Following the Government's response today to Sir Michael Pitt's review of the summer 2007 floods, the Environment Agency is encouraging all local authorities in England to begin implementing their future role in managing local flood risk.

The Environment Agency has already made good progress in taking on its new strategic overview role for all types of flooding in England, ahead of securing necessary powers in the forthcoming Floods and Water Bill.

Some councils, such as Hull, Leeds and Gloucestershire, have made significant progress in understanding and managing local flood and coastal risk. However, the Environment Agency is today urging all authorities to start implementing their future responsibilities and not to wait for legislation to be passed. Since the floods of summer 2007, the Environment Agency has identified and provided maps of local areas susceptible to surface water flooding, which was the principal cause of flooding to properties. This has helped local authorities to better understand, plan and manage surface water flooding in their locality.
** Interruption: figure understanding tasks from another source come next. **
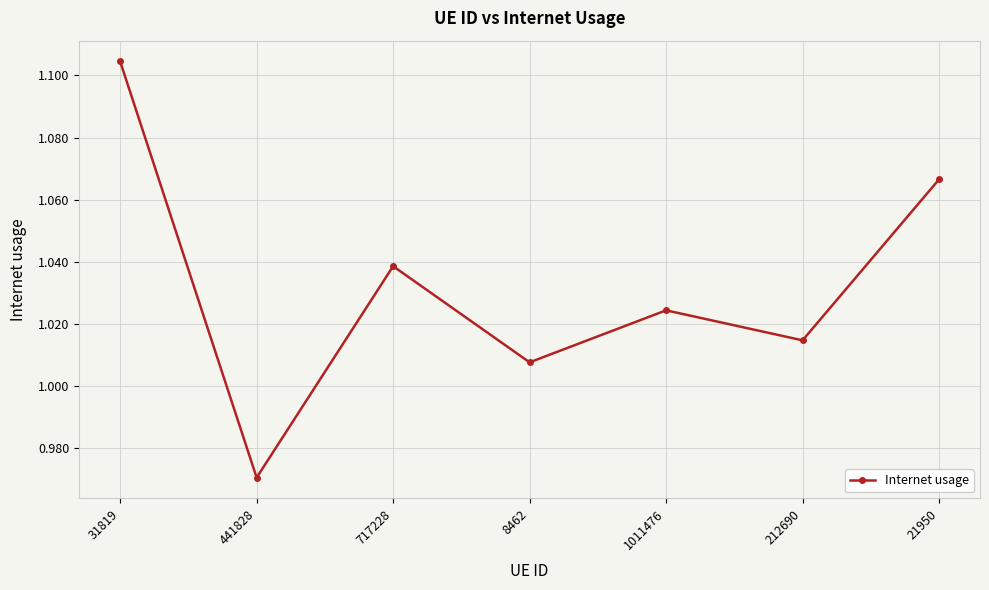

True or false: the data shows 1.4 at 212690.

False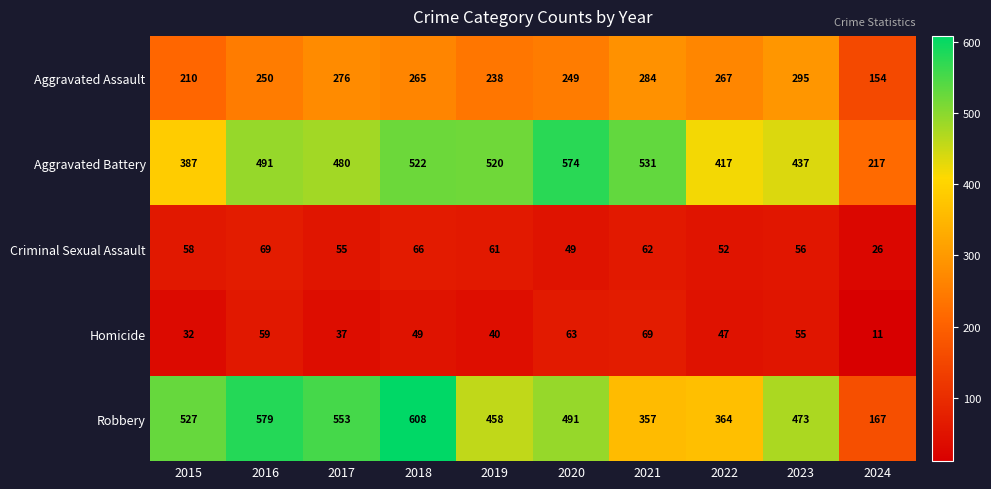

Which series has the largest total across all categories?

Robbery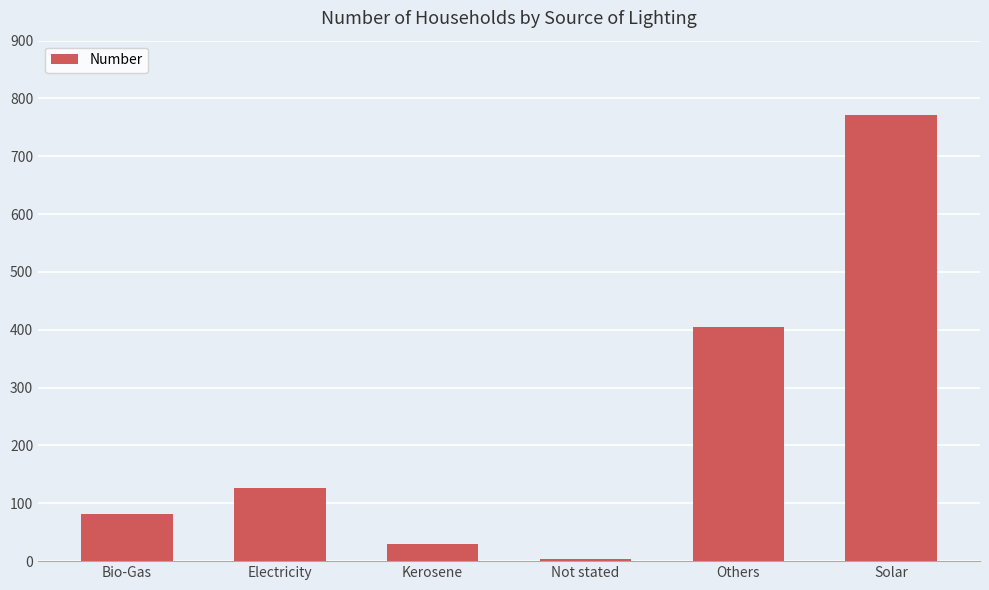

Count the number of data series in this chart.

1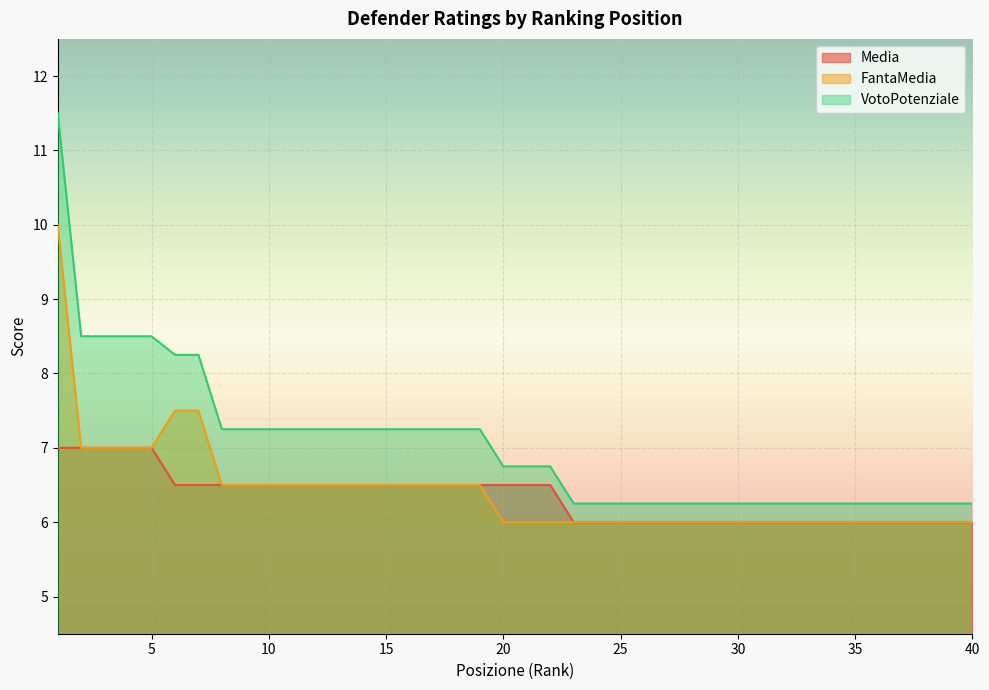

How many values in the FantaMedia series exceed 6?

19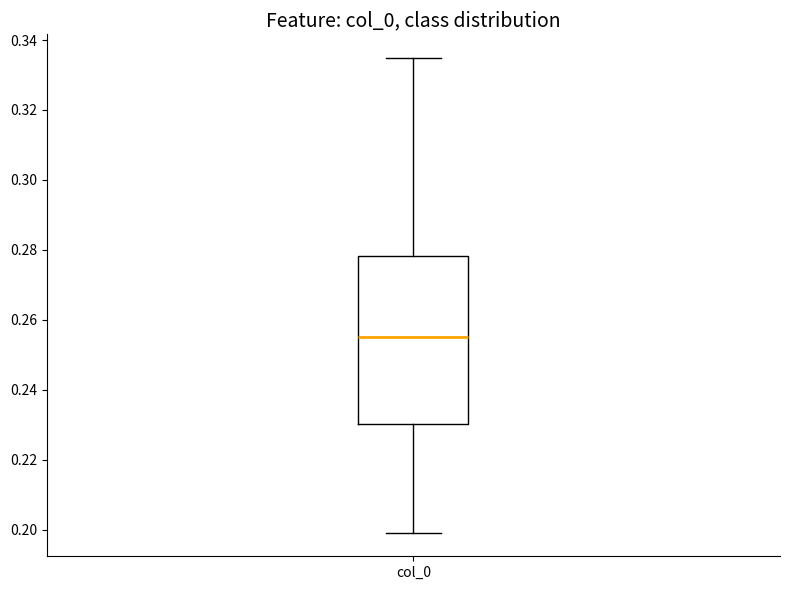

Read this box plot against the y-axis: the position of the median line, the range covered by the box, and the ends of both whiskers. The values are not printed on the chart, so give them approximately, as read against the axis.

median 0.256, box 0.230 to 0.278, whiskers 0.200 to 0.334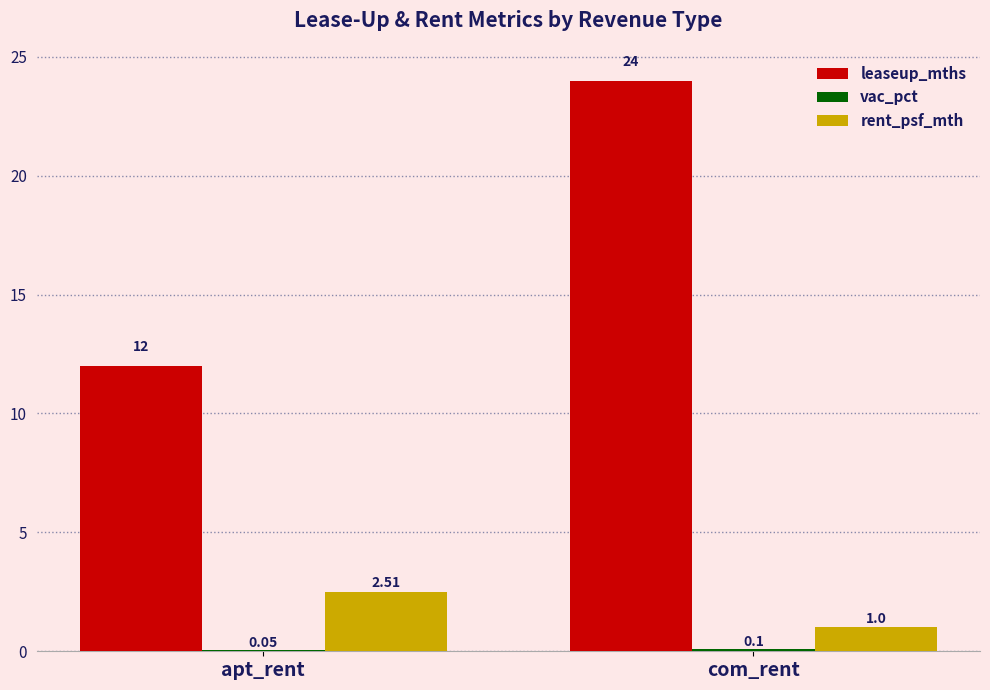

Which series changed the most between apt_rent and com_rent?

leaseup_mths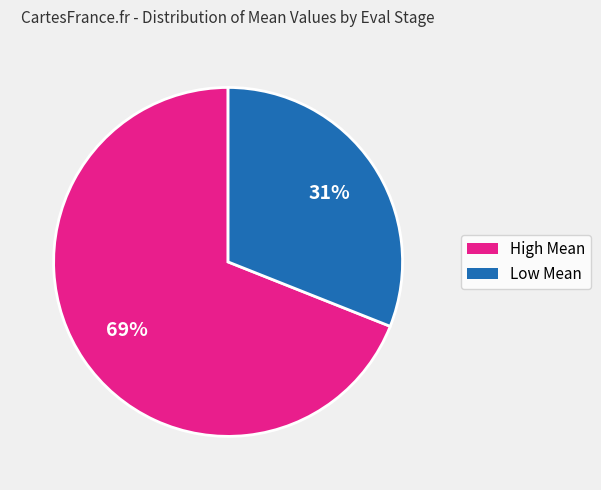

Does any single category account for the majority?

Yes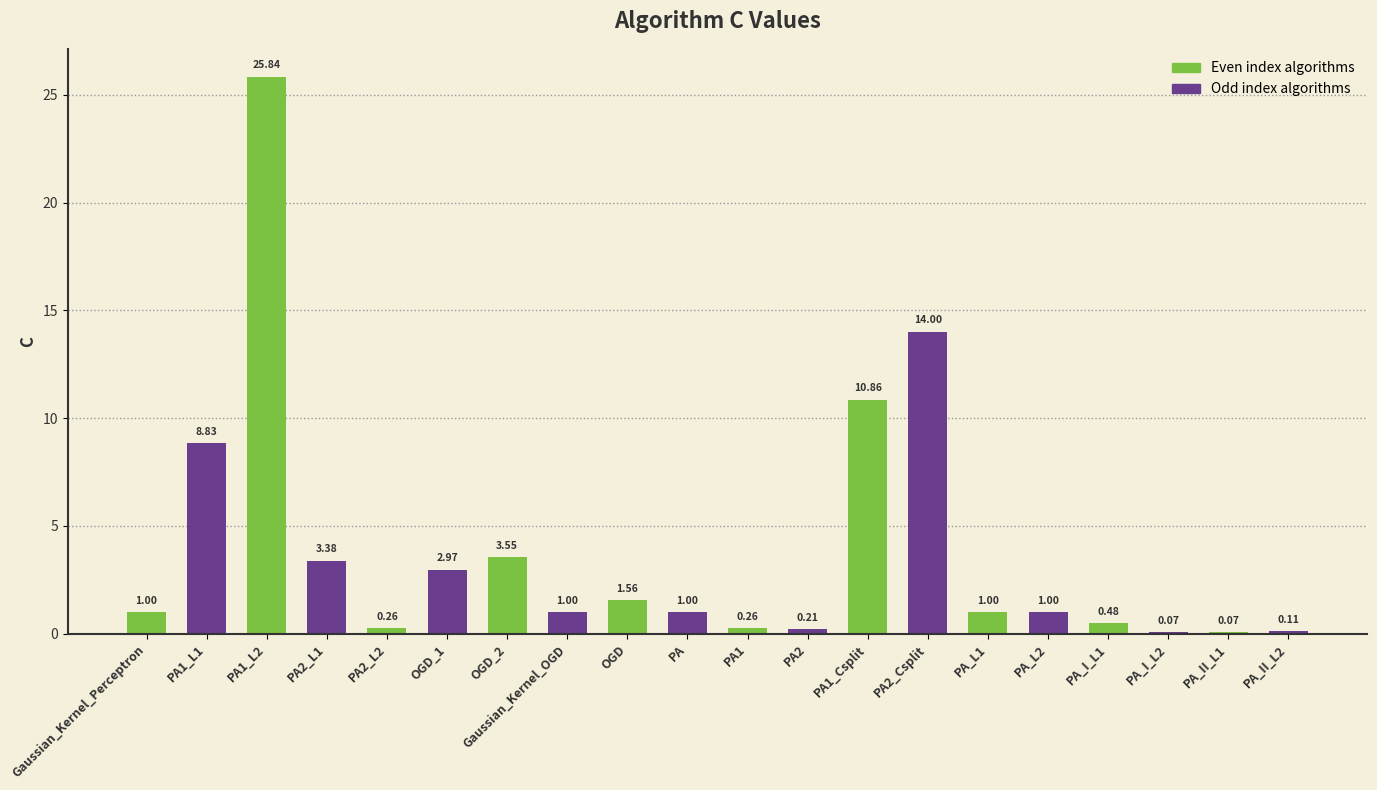

Which has a higher value, Gaussian_Kernel_Perceptron or PA1_L2?

PA1_L2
Together with the Met Office, it has also launched a successful Extreme Rainfall Alert (ERA) pilot service to forecast and warn emergency responders about extreme events. The Environment Agency has also made significant progress in a number of other areas focused on by Sir Michael Pitt including: Establishing a new joint Flood Forecasting Centre for England and Wales with the Met Office to combine expertise in weather and flood risk forecasting under the same roof for the first time.

The Centre will provide the basis for an improved forecasting and alert service for emergency responders; Completing 54 new flood defences in England and Wales since June 2007, increasing protection to more than 38,000 homes – including the scheme at Hexham which has protected against flooding twice since completion; Signing up an extra 78,000 properties to its free Flood Warnings Direct service since July 2007; Providing extensive advice to Local Resilience Forums and the operators of critical infrastructure about steps that should be taken to address flood risk at such sites; Working with water utilities and Water UK on a national protocol for sharing data for surface water risk assessments and planning; and Continuing to raise public awareness of flood risk.

The Environment Agency is pleased to see the Government’s continuing commitment to spending on flood and coastal risk management. But we believe that it will need to keep pace with climate change. The Environment Agency is developing a long term investment strategy, to understand what funding is needed over the next 25 years to manage flood risk. We also welcome the recent announcement in the pre-budget report that will see £20 million of existing funding brought forward, enabling work to commence a year earlier than planned on over 70 new projects in England.

Welcoming the Government’s response to Sir Michael Pitt’s report, Environment Agency Chief Executive Dr Paul Leinster, said: “We are pleased that the Government agrees that the Environment Agency is the right organisation to be given the strategic overview role for all types of flood and coastal risk in England. This role will enable us to provide leadership and to coordinate the planning and management of all sources of flood risk. The forthcoming Floods and Water Bill will give us the proper legal tools and clarity of responsibilities to complete the task ahead.

“We have been working closely with Government, local authorities and emergency responders to ensure that we are all better prepared for flooding when it occurs. Individuals and businesses must also take steps to prepare themselves for the risk of flooding.

“We must all acknowledge the real threat posed by climate change and adapt accordingly to protect lives, the environment and the economy. Investment in flood and coastal risk management should continue to rise to help to meet these challenges.”